Otpert hatte die Beinbänder gesehen und fragte: «Des Hausmeiers neuer Befehlshaber?»
«Ja, ich bin ein Vertrauter Karls und für das Königsgut im Arbongau verantwortlich. Das macht oft Reisen zum Abt nötig. Und wem gehört die Siedlung hier?»
«Ich bin aus Waldrams Sippe», wiederholte Otpert. «Waldram hat mir das Land hier überlassen.»
«Mir scheint, es gehöre dem König.»
Im Haus hielt Utina den Atem an, als sie den Ausdruck auf dem Gesicht ihres Vaters sah. Jetzt sagt er dem Franken, es gebe gar keinen König, und es gebe hier nichts zu fragen, dachte sie. Aber Otpert scharrte nur leicht mit dem Fuss und sagte mit fester Stimme: «Waldrams Vorfahre Talto ist Kämmerer bei König Dagobert gewesen. Der König hat ihm das ganze Gebiet von Arbon bis St. Gallen geschenkt.»

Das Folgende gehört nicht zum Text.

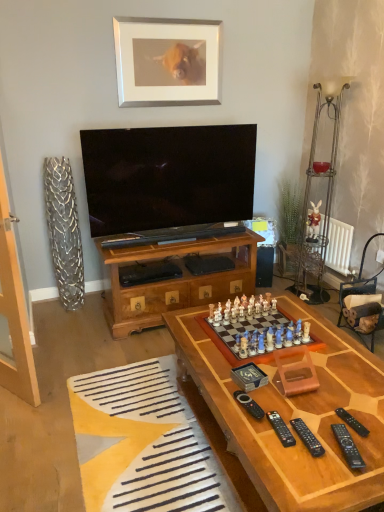
At what (x,y) coordinates should I click in order to perform the action: click on free space in front of black plastic remote at lower right, the first remote when ordered from right to left. Please return your answer as a coordinate pair (x, y). This screenshot has height=512, width=384. Looking at the image, I should click on (354, 458).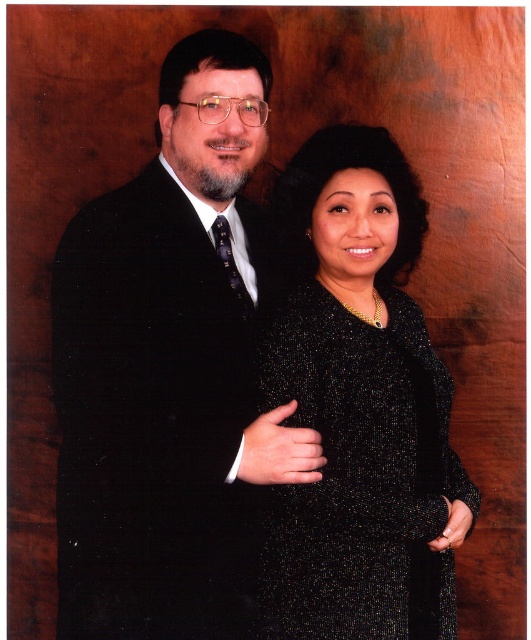
Based on the photo, you are a photographer standing 1.5 meters away from the camera. You want to take a photo of the scene but need to ensure you are not in the frame. Is your current position behind the point at coordinates point (x=225, y=584)? Please explain.

The distance of point (x=225, y=584) from the camera is 1.37 meters. Since you are standing 1.5 meters away from the camera, you are behind the point (x=225, y=584) and thus outside the frame.

You are a photographer setting up for a photoshoot. You need to adjust the lighting so that both the matte black suit at left and the black sequined dress at center are well illuminated. However, the dress is reflecting more light. Which object should you focus the lighting on to ensure both are properly lit?

The matte black suit at left is positioned over the black sequined dress at center. Since the dress reflects more light, you should focus the lighting on the matte black suit at left to balance the illumination between both objects.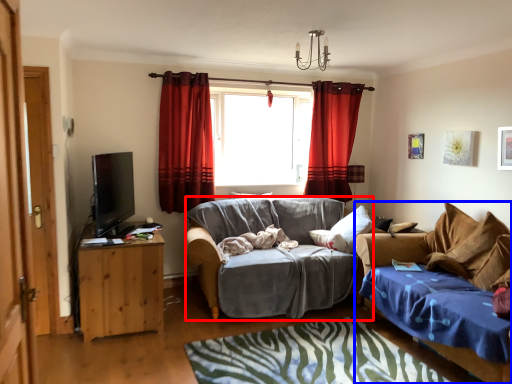
Question: Among these objects, which one is nearest to the camera, studio couch (highlighted by a red box) or studio couch (highlighted by a blue box)?

Choices:
 (A) studio couch
 (B) studio couch

Answer: (B)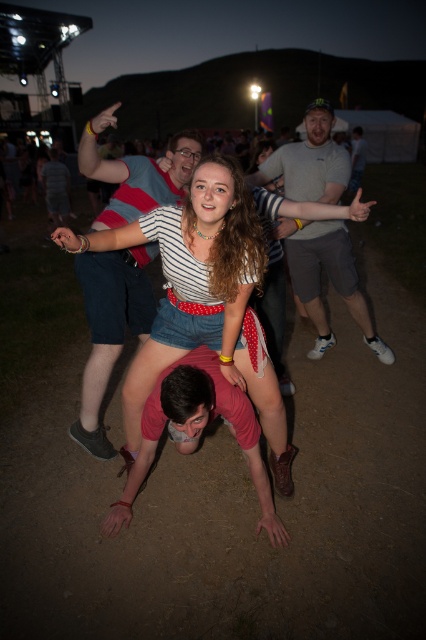
Question: Can you confirm if white striped shirt at center is positioned below gray fabric shirt at center?

Choices:
 (A) no
 (B) yes

Answer: (B)

Question: Which of the following is the closest to the observer?

Choices:
 (A) (x=123, y=157)
 (B) (x=302, y=273)

Answer: (A)

Question: Which of the following is the farthest from the observer?

Choices:
 (A) (126, 417)
 (B) (131, 157)

Answer: (B)

Question: Is white striped shirt at center positioned at the back of striped t-shirt at center?

Choices:
 (A) yes
 (B) no

Answer: (A)

Question: Which of the following is the closest to the observer?

Choices:
 (A) (339, 179)
 (B) (178, 177)
 (C) (166, 237)

Answer: (C)

Question: Where is white striped shirt at center located in relation to striped t-shirt at center in the image?

Choices:
 (A) above
 (B) below

Answer: (B)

«Unser König Dagobert in Ehren, aber diese Siedlung gehört jedenfalls nicht dir. Du musst sie räumen. Ich gebe dir bis zum nächsten Vollmond Zeit.»
«Das Land gehört mir», wiederholte Otpert, aber der Fremde wendete sein Pferd und galoppierte mit seinen Begleitern davon.

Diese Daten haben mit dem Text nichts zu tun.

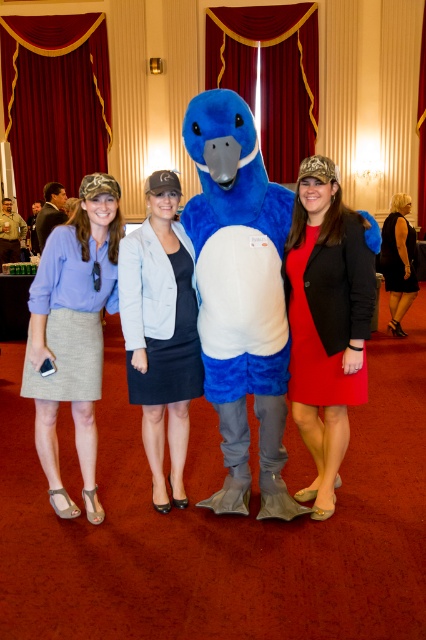
Question: Which of the following is the closest to the observer?

Choices:
 (A) (406, 200)
 (B) (187, 211)
 (C) (43, 310)
 (D) (127, 355)

Answer: (C)

Question: Does fuzzy blue mascot at center lie behind light gray woven skirt at left?

Choices:
 (A) yes
 (B) no

Answer: (B)

Question: Is matte blue dress at center positioned behind dark blue fabric dress at center?

Choices:
 (A) yes
 (B) no

Answer: (B)

Question: Among these points, which one is farthest from the camera?

Choices:
 (A) (164, 321)
 (B) (244, 378)
 (C) (54, 499)
 (D) (92, 355)

Answer: (C)

Question: Which object is closer to the camera taking this photo?

Choices:
 (A) matte gray skirt at left
 (B) dark blue fabric dress at center
 (C) red matte dress at center
 (D) fuzzy blue mascot at center

Answer: (D)

Question: Is red matte dress at center positioned before light gray woven skirt at left?

Choices:
 (A) no
 (B) yes

Answer: (A)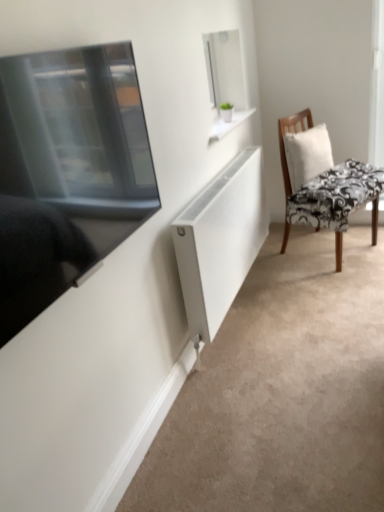
Question: Considering the relative sizes of black floral fabric chair at right and matte black tv at left in the image provided, is black floral fabric chair at right shorter than matte black tv at left?

Choices:
 (A) no
 (B) yes

Answer: (A)

Question: Is black floral fabric chair at right thinner than matte black tv at left?

Choices:
 (A) no
 (B) yes

Answer: (A)

Question: Does black floral fabric chair at right have a greater height compared to matte black tv at left?

Choices:
 (A) yes
 (B) no

Answer: (A)

Question: From the image's perspective, is black floral fabric chair at right located beneath matte black tv at left?

Choices:
 (A) yes
 (B) no

Answer: (B)

Question: Can you confirm if black floral fabric chair at right is positioned to the left of matte black tv at left?

Choices:
 (A) no
 (B) yes

Answer: (A)

Question: From the image's perspective, is white matte radiator at center positioned above or below matte black tv at left?

Choices:
 (A) above
 (B) below

Answer: (B)

Question: Is white matte radiator at center to the left or to the right of matte black tv at left in the image?

Choices:
 (A) right
 (B) left

Answer: (A)

Question: Considering the positions of point (241, 253) and point (120, 98), is point (241, 253) closer or farther from the camera than point (120, 98)?

Choices:
 (A) farther
 (B) closer

Answer: (A)

Question: From a real-world perspective, is white matte radiator at center above or below matte black tv at left?

Choices:
 (A) above
 (B) below

Answer: (B)

Question: Is white fabric pillow at right spatially inside white matte radiator at center, or outside of it?

Choices:
 (A) outside
 (B) inside

Answer: (A)

Question: Considering the positions of white fabric pillow at right and white matte radiator at center in the image, is white fabric pillow at right bigger or smaller than white matte radiator at center?

Choices:
 (A) small
 (B) big

Answer: (A)

Question: From a real-world perspective, is white fabric pillow at right positioned above or below white matte radiator at center?

Choices:
 (A) above
 (B) below

Answer: (A)

Question: Is white fabric pillow at right wider or thinner than white matte radiator at center?

Choices:
 (A) thin
 (B) wide

Answer: (A)

Question: Considering the positions of white fabric pillow at right and matte black tv at left in the image, is white fabric pillow at right wider or thinner than matte black tv at left?

Choices:
 (A) wide
 (B) thin

Answer: (A)

Question: Is white fabric pillow at right situated inside matte black tv at left or outside?

Choices:
 (A) inside
 (B) outside

Answer: (B)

Utina war beunruhigt und lief in den Wald, wie immer, wenn sie enttäuscht oder traurig war und allein sein wollte. Der Vater hatte es verboten, aber jetzt dachte er hoffentlich nicht daran, nach ihr zu suchen. Sie sass auf einem Stamm und sah den Ameisen zu, als sie ein Geräusch hörte, ein fernes Schnarchen oder Schnurren, das sie nicht einordnen konnte. Mit Händen und Füssen bahnte sie sich einen Weg durch das dichte Unterholz und fand am Fuss einer Tanne ein zusammengerolltes Tier, das sie an den jungen Hund erinnerte, der am Tag, als die Wehrmänner Utalind abgeholt hatten, aus Arbon verschwunden war. Utina hörte den Vater rufen, aber sie ging weiter und streckte die Hand nach der Pelzkugel aus. Das Bärenjunge brummte leise, aber nicht bedrohlich, und blinzelte sie mit verschlafenen Augen an.

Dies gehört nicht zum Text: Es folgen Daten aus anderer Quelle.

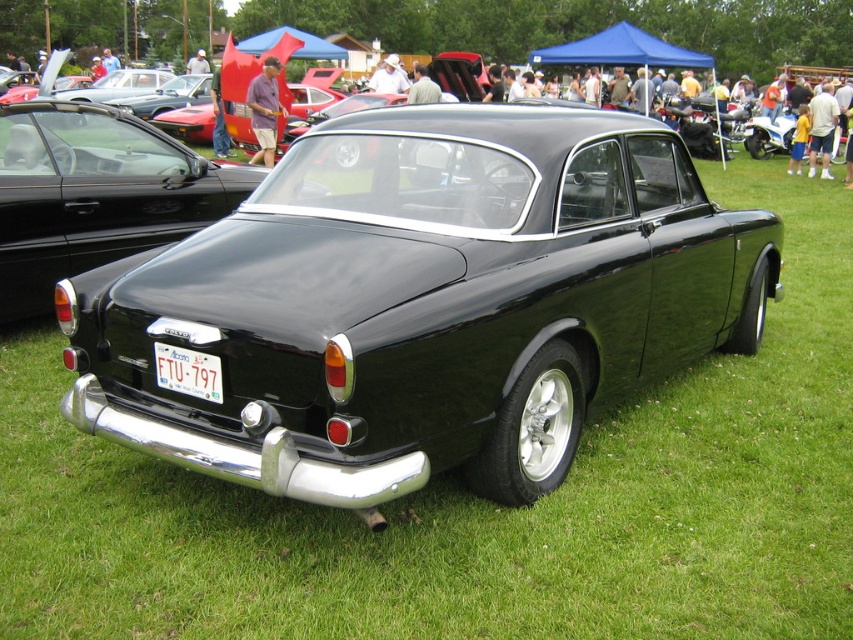
Question: Among these objects, which one is nearest to the camera?

Choices:
 (A) black glossy car at center
 (B) white plastic license plate at center

Answer: (B)

Question: Which point appears farthest from the camera in this image?

Choices:
 (A) (173, 346)
 (B) (103, 120)

Answer: (B)

Question: In this image, where is black glossy car at center located relative to white plastic license plate at center?

Choices:
 (A) below
 (B) above

Answer: (B)

Question: From the image, what is the correct spatial relationship of black glossy car at center in relation to white plastic license plate at center?

Choices:
 (A) above
 (B) below

Answer: (A)

Question: Where is black glossy car at center located in relation to white plastic license plate at center in the image?

Choices:
 (A) left
 (B) right

Answer: (A)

Plötzlich stand der Vater bei ihr. Er packte Utina am Arm und zerrte sie mit sich fort. «Du unvernünftiges Kind!», stiess er atemlos aus. «Bären tun uns nichts, wenn wir sie in Ruhe lassen. Aber fasst du ein Junges an, so reisst die Mutter dich in Stücke, um es zu schützen.»
«Vielleicht hat es keine Mutter mehr.»
Er wollte nicht darauf eingehen, aber Utinas Stimme klang so lebendig, dass er einlenkte. «Wir kehren morgen mit drei bewaffneten Männern zurück. Wenn die Mutter das Junge noch nicht geholt hat, kannst du ihm Ziegenmilch geben.»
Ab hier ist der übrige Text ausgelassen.